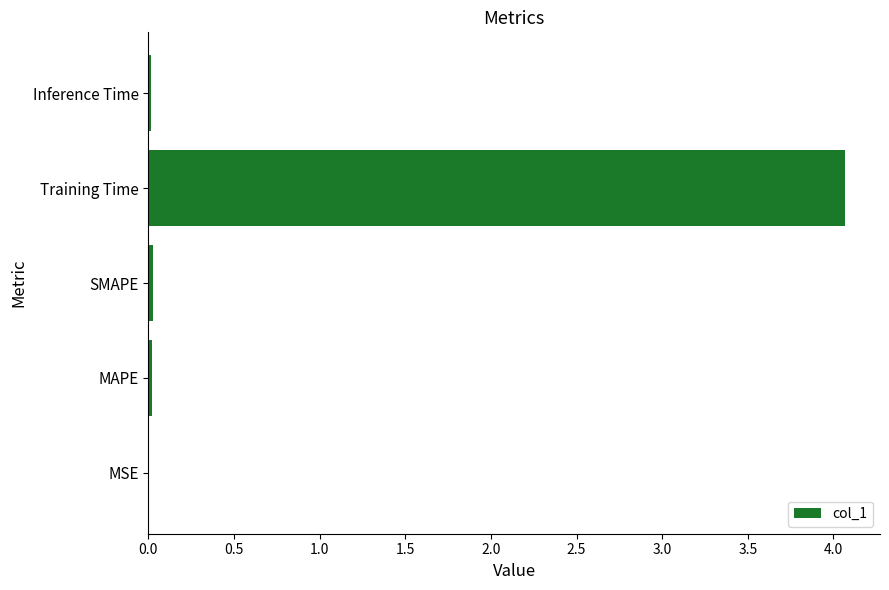

Are the bars horizontal?

Yes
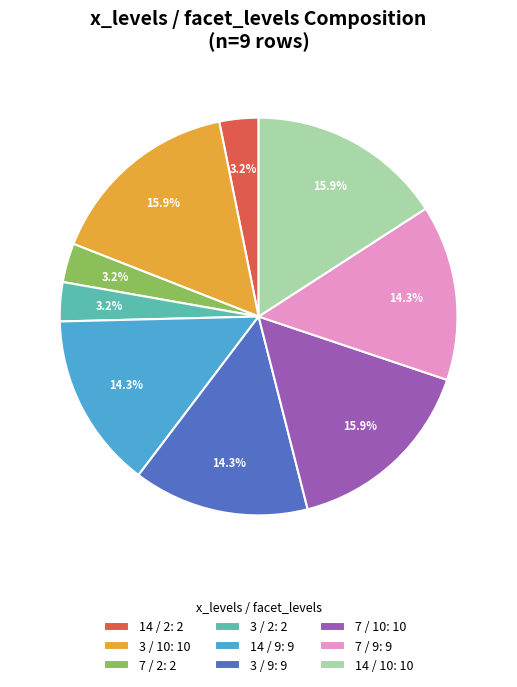

Is the sum of 7 / 2: 2 and 3 / 2: 2 greater than half?

No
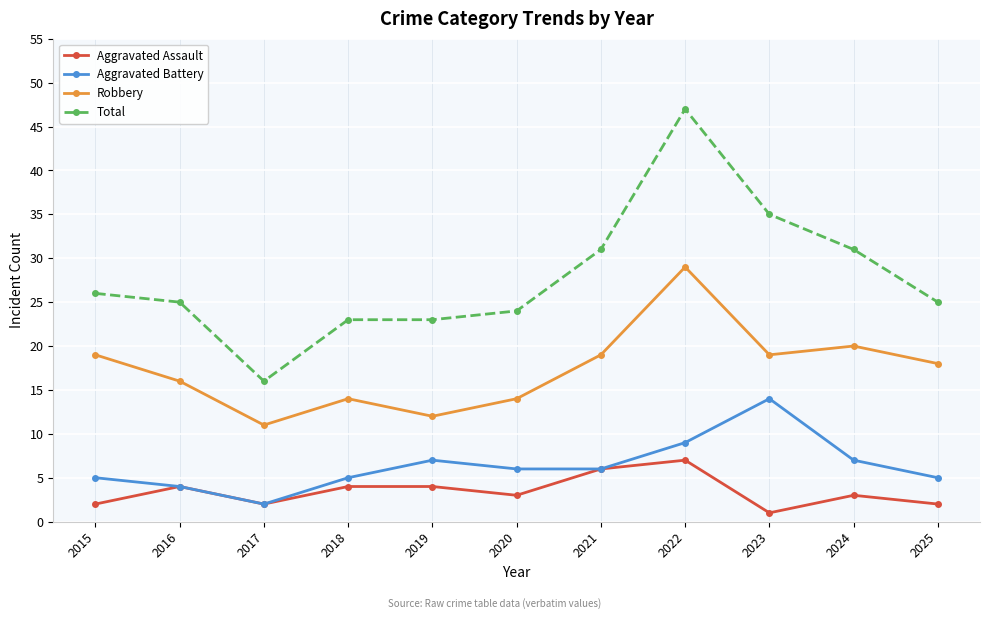

Is it true that Total equals 10 at 2020?

False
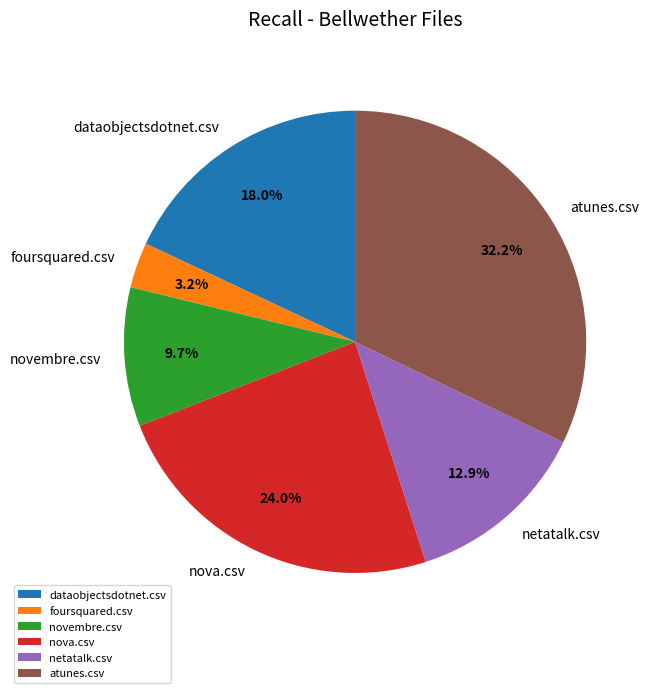

To the nearest percent, what is the difference between the largest and smallest slice percentages?

29%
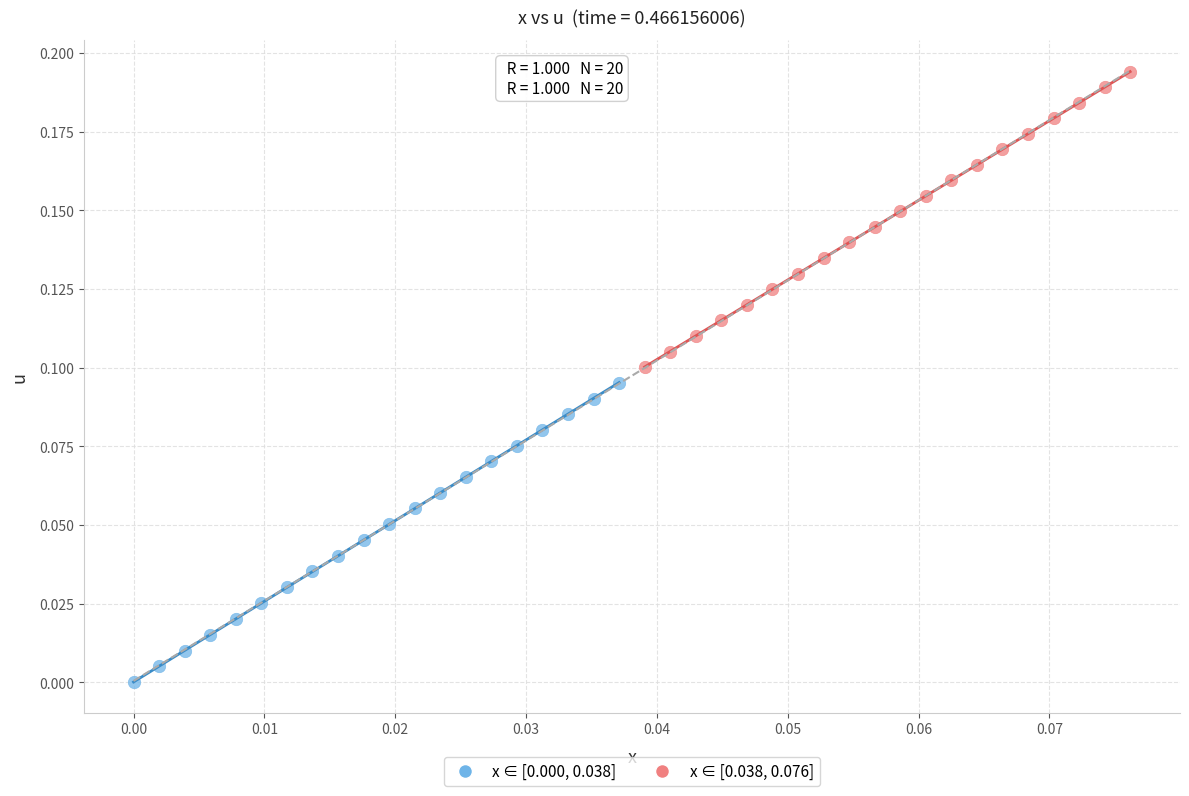

Which series contains the highest Y value?

x ∈ [0.038, 0.076]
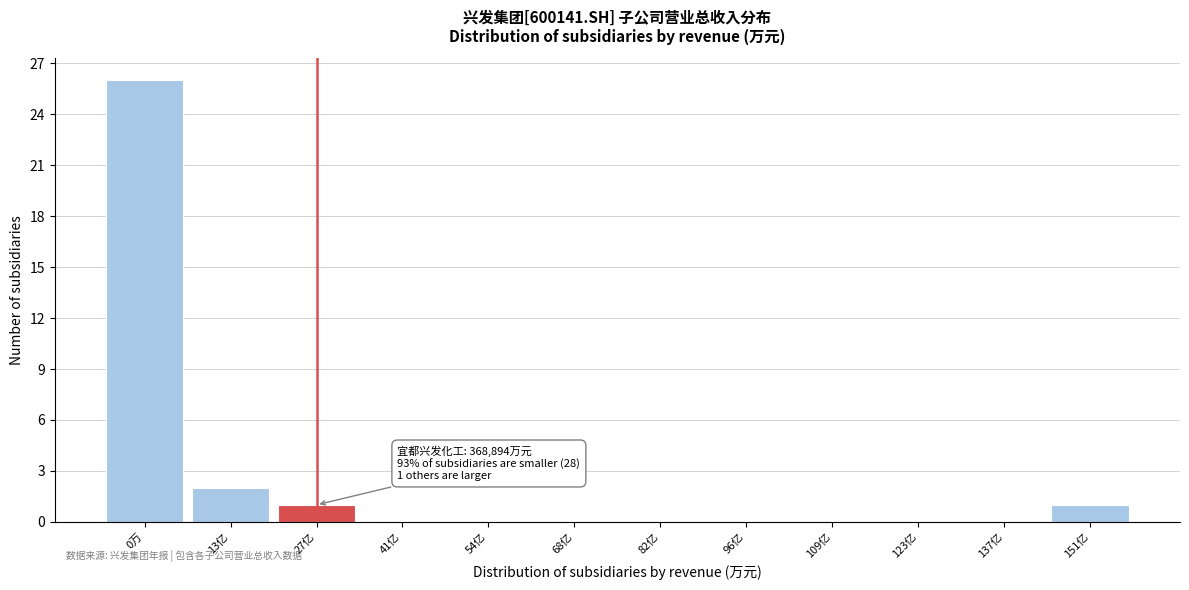

Reading left to right, extract all data points from this chart.

0万=26	13亿=2	27亿=1	41亿=0	54亿=0	68亿=0	82亿=0	96亿=0	109亿=0	123亿=0	137亿=0	151亿=1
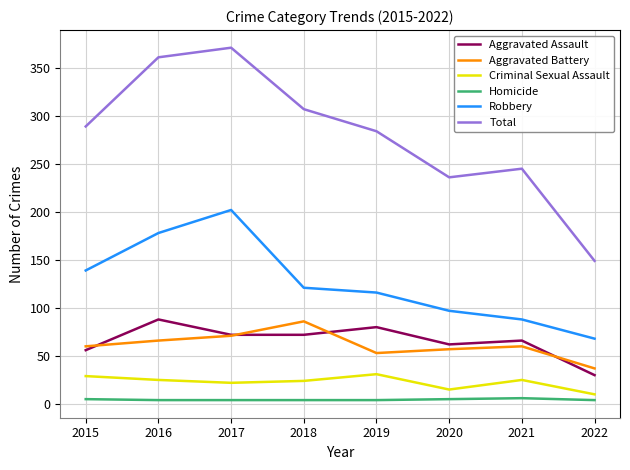

Is it true that Homicide equals 4 at 2018?

True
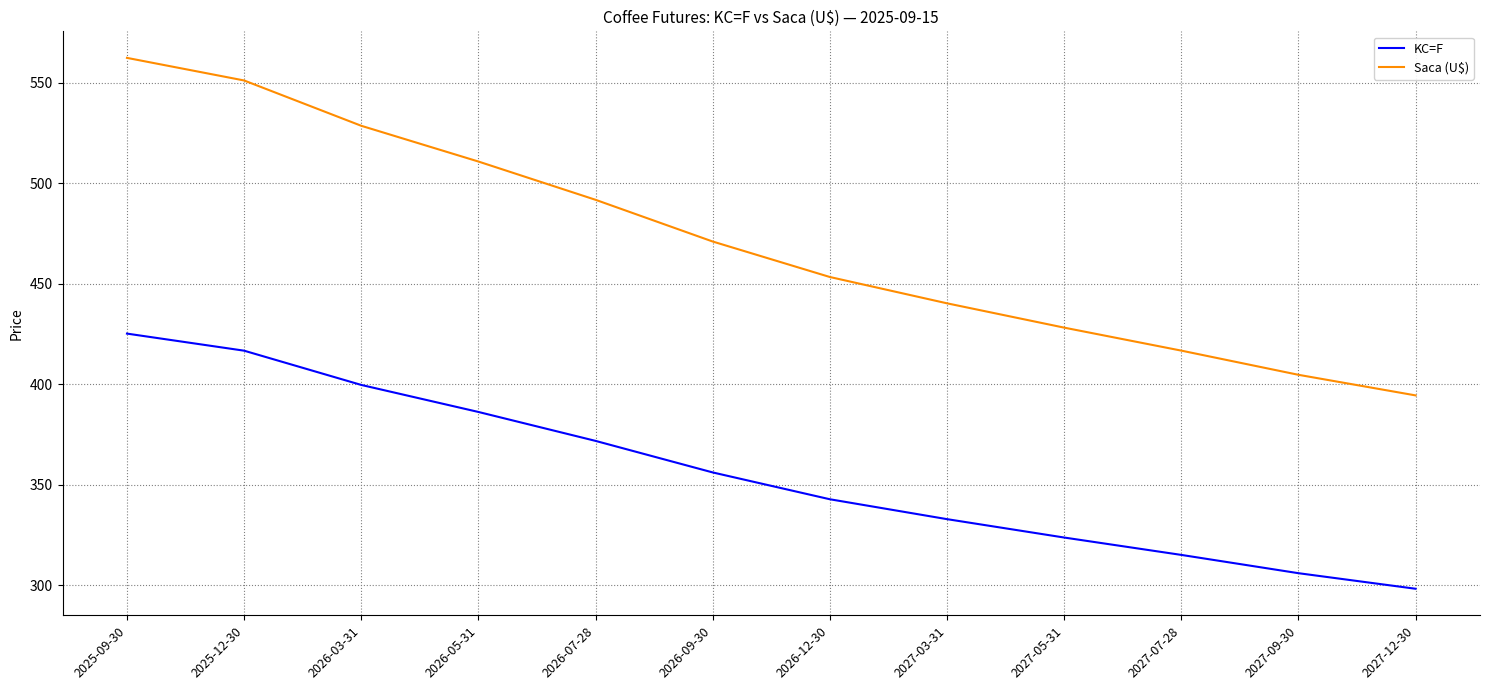

What position from the left is 2027-03-31?

8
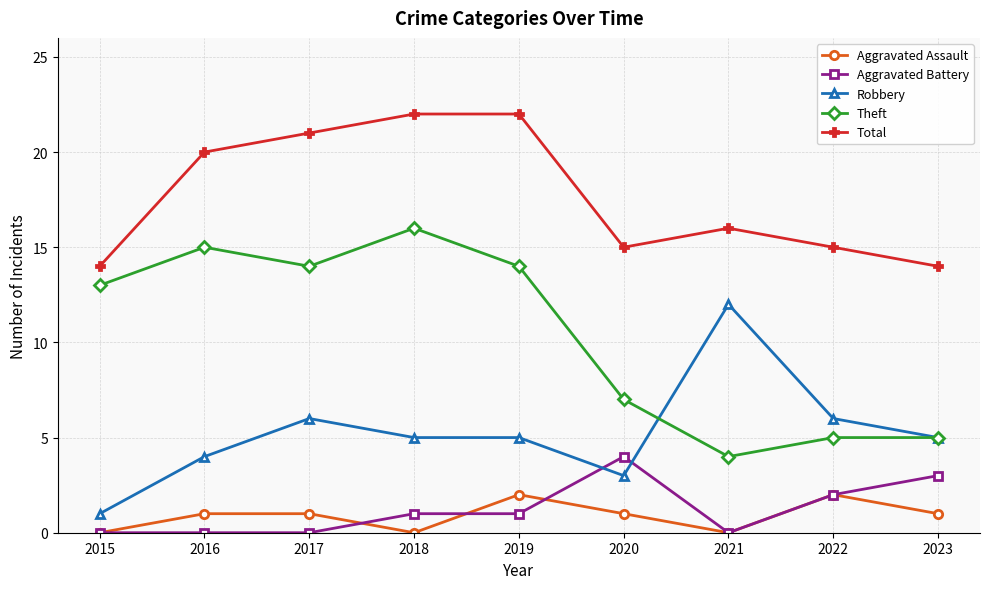

What is the spread (max minus min) of values at 2018?

22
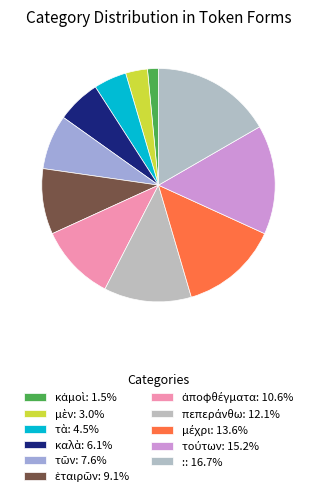

Which category has the biggest portion of the pie?

:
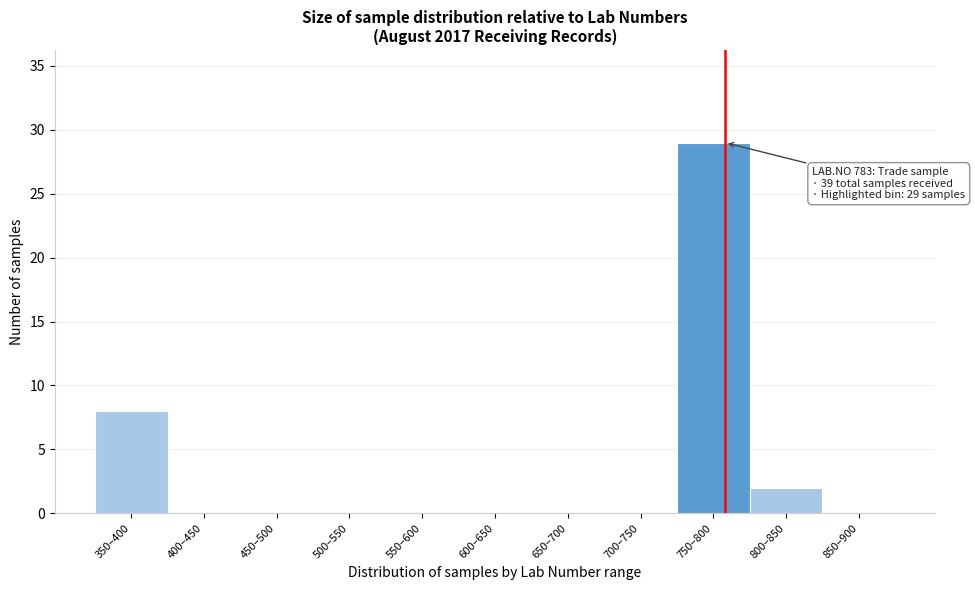

Reading right to left, transcribe all the data shown in this chart.

850–900=0	800–850=2	750–800=29	700–750=0	650–700=0	600–650=0	550–600=0	500–550=0	450–500=0	400–450=0	350–400=8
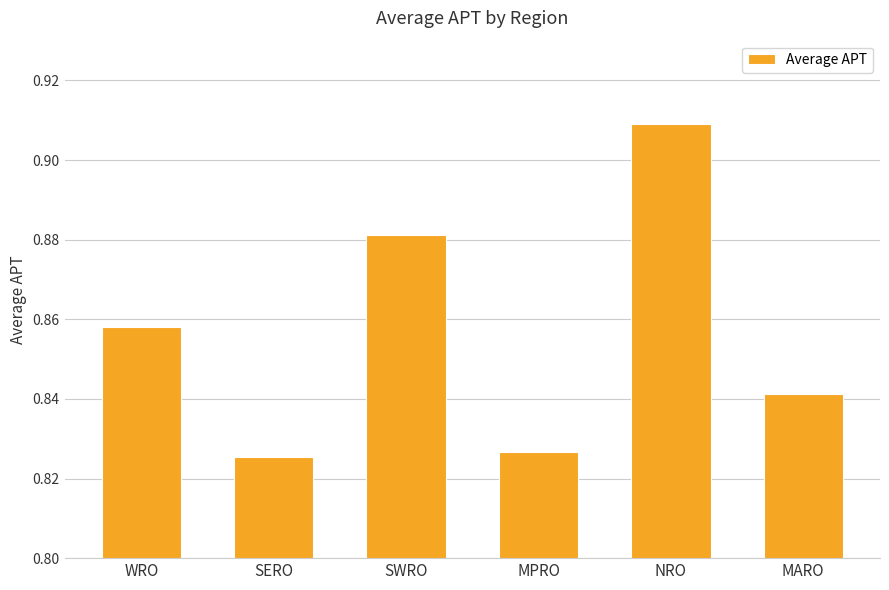

Rank the categories by value from highest to lowest.

NRO, SWRO, WRO, MARO, MPRO, SERO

Work item –
Could you copy the records above word for word, leaving out the pictures?

Output below –
Are the bars horizontal?

Yes

Is the sum of 7 / 2: 2 and 3 / 2: 2 greater than half?

No

Is it true that Total equals 10 at 2020?

False

To the nearest percent, what is the difference between the largest and smallest slice percentages?

29%

Which series contains the highest Y value?

x ∈ [0.038, 0.076]

Reading left to right, extract all data points from this chart.

0万=26	13亿=2	27亿=1	41亿=0	54亿=0	68亿=0	82亿=0	96亿=0	109亿=0	123亿=0	137亿=0	151亿=1

Is it true that Homicide equals 4 at 2018?

True

What position from the left is 2027-03-31?

8

What is the spread (max minus min) of values at 2018?

22

Which category has the biggest portion of the pie?

:

Reading right to left, transcribe all the data shown in this chart.

850–900=0	800–850=2	750–800=29	700–750=0	650–700=0	600–650=0	550–600=0	500–550=0	450–500=0	400–450=0	350–400=8

Rank the categories by value from highest to lowest.

NRO, SWRO, WRO, MARO, MPRO, SERO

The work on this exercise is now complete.